Discontinuation of Service

Revised: August 2009
Updated: November 2014

If you feel you can no longer provide care to a patient—because, for example , the patient is abusive to you or your staff, or you learn that the patient has lied to you and you feel you have lost the trust necessary to provide care—it is possible for you to discontinue services. Before doing this, however, you must meet the requirements under the Optometry Act. Ontario Regulation 119/94 defines the discontinuance of needed professional services as an act of professional misconduct, unless

  1. the patient requests the discontinuation,
  2. the member arranges alternative services,
  3. the patient is given a reasonable opportunity to arrange alternative services, or
  4. the patient has failed to make payment within a reasonable time for services received, and the services that are needed are not of an emergency nature.

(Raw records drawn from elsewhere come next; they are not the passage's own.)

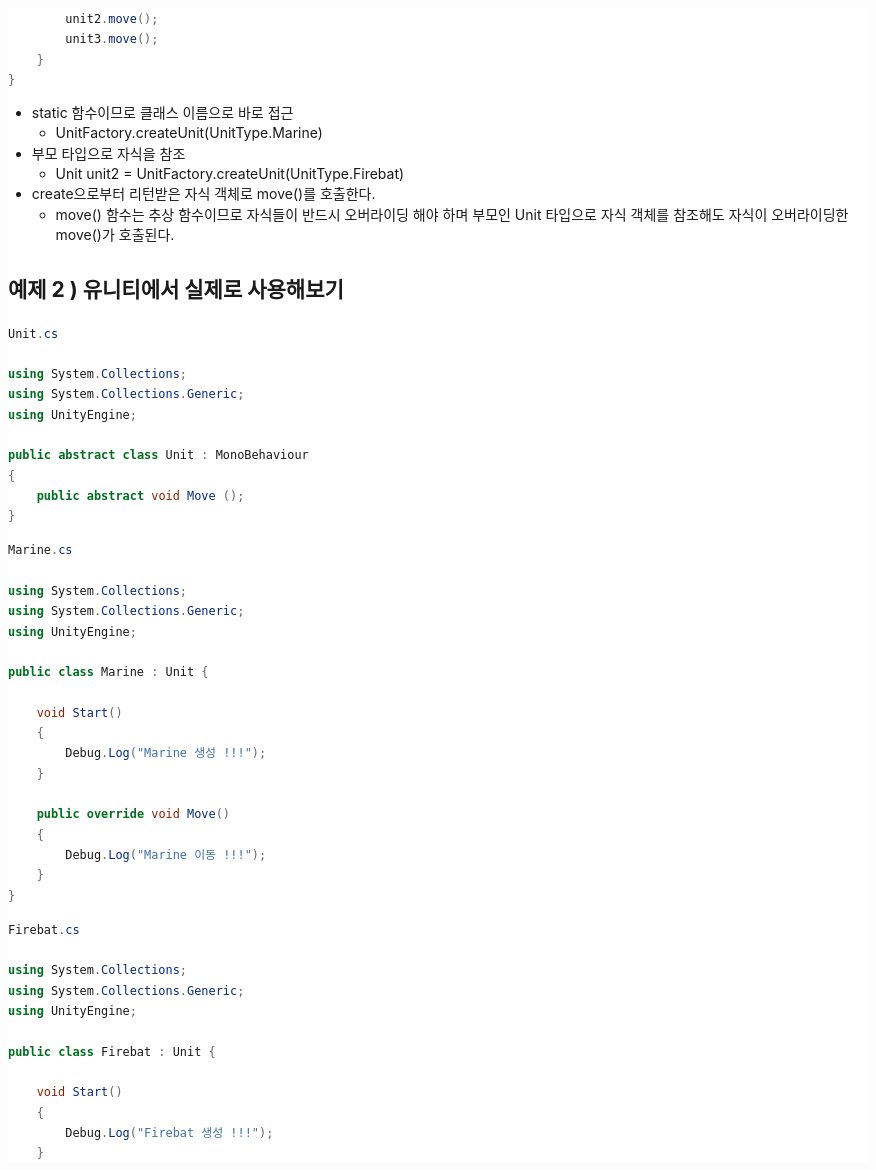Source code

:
 ```C#
        unit2.move();
        unit3.move();
    }
}


```

-   static 함수이므로 클래스 이름으로 바로 접근
    -   UnitFactory.createUnit(UnitType.Marine)
-   부모 타입으로 자식을 참조
    -   Unit unit2 = UnitFactory.createUnit(UnitType.Firebat)
-   create으로부터 리턴받은 자식 객체로 move()를 호출한다.
    -   move() 함수는 추상 함수이므로 자식들이 반드시 오버라이딩 해야 하며 부모인 Unit 타입으로 자식 객체를 참조해도 자식이 오버라이딩한 move()가 호출된다.

## 예제 2 ) 유니티에서 실제로 사용해보기

```C#
Unit.cs

using System.Collections;
using System.Collections.Generic;
using UnityEngine;

public abstract class Unit : MonoBehaviour
{
	public abstract void Move ();
}
```

```C#
Marine.cs

using System.Collections;
using System.Collections.Generic;
using UnityEngine;

public class Marine : Unit {

    void Start()
    {
        Debug.Log("Marine 생성 !!!");
    }

    public override void Move()
    {
        Debug.Log("Marine 이동 !!!");
    }
}
```

```C#
Firebat.cs

using System.Collections;
using System.Collections.Generic;
using UnityEngine;

public class Firebat : Unit {

    void Start()
    {
        Debug.Log("Firebat 생성 !!!");
    }

```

If you are initiating the discontinuation and you choose to arrange alternative services, you should do this in the same way you make a referral, by contacting the other practitioner and providing either copies of your clinical records or a summary report of the care you provided. As an alternative to this, you may notify your patient that on a specific date in the future you will no longer provide care and that in the meantime he or she would be well advised to seek the services of another practitioner. When setting the date after which your services will no longer be provided, you should be sensitive to such factors a s local availability of care and to your patient’s ability to travel , as well as his/her clinical condition. You should also be prepared to provide either copies of your clinical records or a summary report of your care to the patient’s new optometrist. In either situation where you have discontinued service, it would be inappropriate to charge the patient for forwarding copies of the clinical records or for preparing a report.

When you discontinue services, it is critical to make the patient understand that it is in his/her best interest for you to transfer care to another practitioner. If appropriate, inform the patient that you will transfer their file to the practitioner of their choice. Above all, remember to maintain your professionalism throughout the period of transition.